MP urges 10 top female politicians to form cabinet of national unity to deliver a fresh referendum.
The Green MP, Caroline Lucas, propositioned 10 high-profile female politicians over blocking a no-deal Brexit, proposing a cabinet of national unity including the likes of Labour’s Emily Thornberry, Liberal Democrat leader, Jo Swinson and the former Conservative cabinet minister Justine Greening to seek legislation for a fresh referendum.
The move by Lucas is the first public offer to Labour, the Lib Dems and the SNP, as well as Tory rebels, detailing who would lead a potential government of national unity and how it could be constituted with the explicit aim of delivering a referendum.
The Green Party’s only MP told the Guardian she was offering to broker a deal with female MPs from the main parties who would form a temporary cabinet if Boris Johnson lost a vote of no confidence – they would work together to stop no-deal and organise a second referendum.
Lucas responded to criticism of her all-female cabinet proposal, arguing that ‘women have shown they can bring a different perspective to crises’ after crediting female campaigners for initiating both the Northern Ireland peace process and the Paris climate agreement.
The move is likely to have a mixed reception in Westminster from some leading figures coordinating the anti-no deal planning in parliament, several of whom are not in favour of a second referendum, including Sir Oliver Letwin and Nick Boles.
She wrote: “It is hard to remember a moment in my life when Britain faced a greater crisis.
“A coup led by a small group of right-wing libertarians is all but complete, as the Vote Leave team has been reassembled and taken control of 10 Downing street.
“They are set upon implementing the most extreme no-deal version of Brexit – and, most terrifyingly, we are running out of time to stop them”.
Labour has ruled out backing a replacement government not led by Jeremy Corbyn, limiting the chances that the plan could succeed.
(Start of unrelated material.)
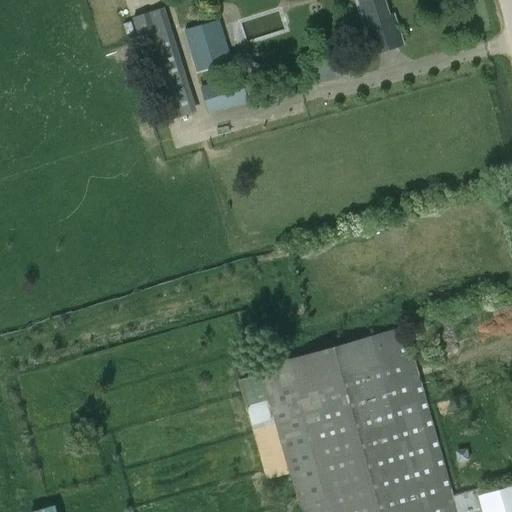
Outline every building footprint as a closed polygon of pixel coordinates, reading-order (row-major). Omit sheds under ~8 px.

Thornberry, the shadow foreign secretary appears unlikely to back such a move.
The offer was sent to Labour’s Shadow Foreign Secretary Emily Thornberry, Lib Dem leader Jo Swinson, former Tory Cabinet minister Justine Greening, Change UK MP Anna Soubry, the Independent MP Heidi Allen, the SNP’s Kirsty Blackman, the independent Northern Irish MP Sylvia Hermon, Plaid Cymru’s Liz Saville Roberts and Yvette Cooper – the only one who does not explicitly back a second vote.
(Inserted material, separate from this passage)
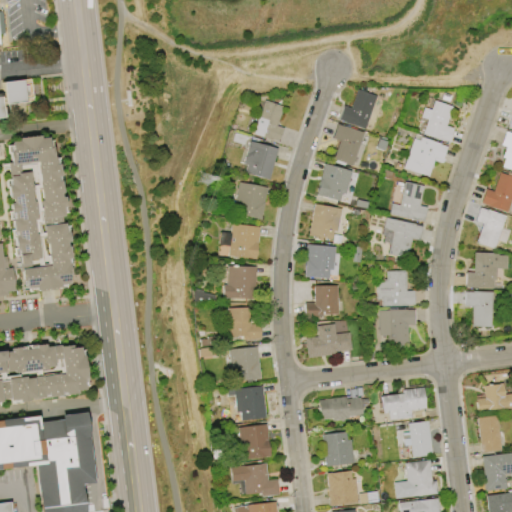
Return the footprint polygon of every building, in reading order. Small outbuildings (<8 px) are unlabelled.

Anna Soubry told the Guardian she had reservations, although she supported the idea and Heidi Allen said: “Caroline is right to draw conclusion that often it’s us women who are prepared to get people round a table and work differently.
“We are facing the precipice of no deal, so we have to shed old ways of working, and fast. Women are by nature less tribal, so I’m very willing to play my part and try”.